[Stored entries]
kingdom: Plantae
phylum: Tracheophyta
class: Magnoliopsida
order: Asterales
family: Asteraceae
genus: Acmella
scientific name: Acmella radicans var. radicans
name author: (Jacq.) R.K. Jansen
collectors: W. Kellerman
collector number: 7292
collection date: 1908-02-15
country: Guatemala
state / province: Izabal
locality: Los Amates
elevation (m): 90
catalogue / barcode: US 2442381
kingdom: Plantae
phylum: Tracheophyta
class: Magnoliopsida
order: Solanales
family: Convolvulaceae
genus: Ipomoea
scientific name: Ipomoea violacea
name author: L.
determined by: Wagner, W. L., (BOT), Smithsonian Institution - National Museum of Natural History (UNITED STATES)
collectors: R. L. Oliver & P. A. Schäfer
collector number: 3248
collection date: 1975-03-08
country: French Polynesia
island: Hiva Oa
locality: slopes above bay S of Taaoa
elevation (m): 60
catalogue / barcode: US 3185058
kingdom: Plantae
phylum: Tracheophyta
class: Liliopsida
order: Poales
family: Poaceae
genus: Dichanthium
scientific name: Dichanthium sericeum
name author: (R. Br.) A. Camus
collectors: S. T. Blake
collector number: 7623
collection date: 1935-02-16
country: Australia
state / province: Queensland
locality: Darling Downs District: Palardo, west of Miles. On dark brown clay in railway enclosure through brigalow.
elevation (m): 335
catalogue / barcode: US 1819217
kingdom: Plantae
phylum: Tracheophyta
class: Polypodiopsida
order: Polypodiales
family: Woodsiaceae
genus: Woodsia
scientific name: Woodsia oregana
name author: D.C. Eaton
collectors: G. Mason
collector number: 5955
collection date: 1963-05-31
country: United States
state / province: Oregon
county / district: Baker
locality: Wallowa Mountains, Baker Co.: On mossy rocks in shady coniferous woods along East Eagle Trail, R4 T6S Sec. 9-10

Exercise task:
Rewrite all the items above, changing "collectors" to "collected by" and leaving every other part untouched.

Correct response:
kingdom: Plantae
phylum: Tracheophyta
class: Magnoliopsida
order: Asterales
family: Asteraceae
genus: Acmella
scientific name: Acmella radicans var. radicans
name author: (Jacq.) R.K. Jansen
collected by: W. Kellerman
collector number: 7292
collection date: 1908-02-15
country: Guatemala
state / province: Izabal
locality: Los Amates
elevation (m): 90
catalogue / barcode: US 2442381
kingdom: Plantae
phylum: Tracheophyta
class: Magnoliopsida
order: Solanales
family: Convolvulaceae
genus: Ipomoea
scientific name: Ipomoea violacea
name author: L.
determined by: Wagner, W. L., (BOT), Smithsonian Institution - National Museum of Natural History (UNITED STATES)
collected by: R. L. Oliver & P. A. Schäfer
collector number: 3248
collection date: 1975-03-08
country: French Polynesia
island: Hiva Oa
locality: slopes above bay S of Taaoa
elevation (m): 60
catalogue / barcode: US 3185058
kingdom: Plantae
phylum: Tracheophyta
class: Liliopsida
order: Poales
family: Poaceae
genus: Dichanthium
scientific name: Dichanthium sericeum
name author: (R. Br.) A. Camus
collected by: S. T. Blake
collector number: 7623
collection date: 1935-02-16
country: Australia
state / province: Queensland
locality: Darling Downs District: Palardo, west of Miles. On dark brown clay in railway enclosure through brigalow.
elevation (m): 335
catalogue / barcode: US 1819217
kingdom: Plantae
phylum: Tracheophyta
class: Polypodiopsida
order: Polypodiales
family: Woodsiaceae
genus: Woodsia
scientific name: Woodsia oregana
name author: D.C. Eaton
collected by: G. Mason
collector number: 5955
collection date: 1963-05-31
country: United States
state / province: Oregon
county / district: Baker
locality: Wallowa Mountains, Baker Co.: On mossy rocks in shady coniferous woods along East Eagle Trail, R4 T6S Sec. 9-10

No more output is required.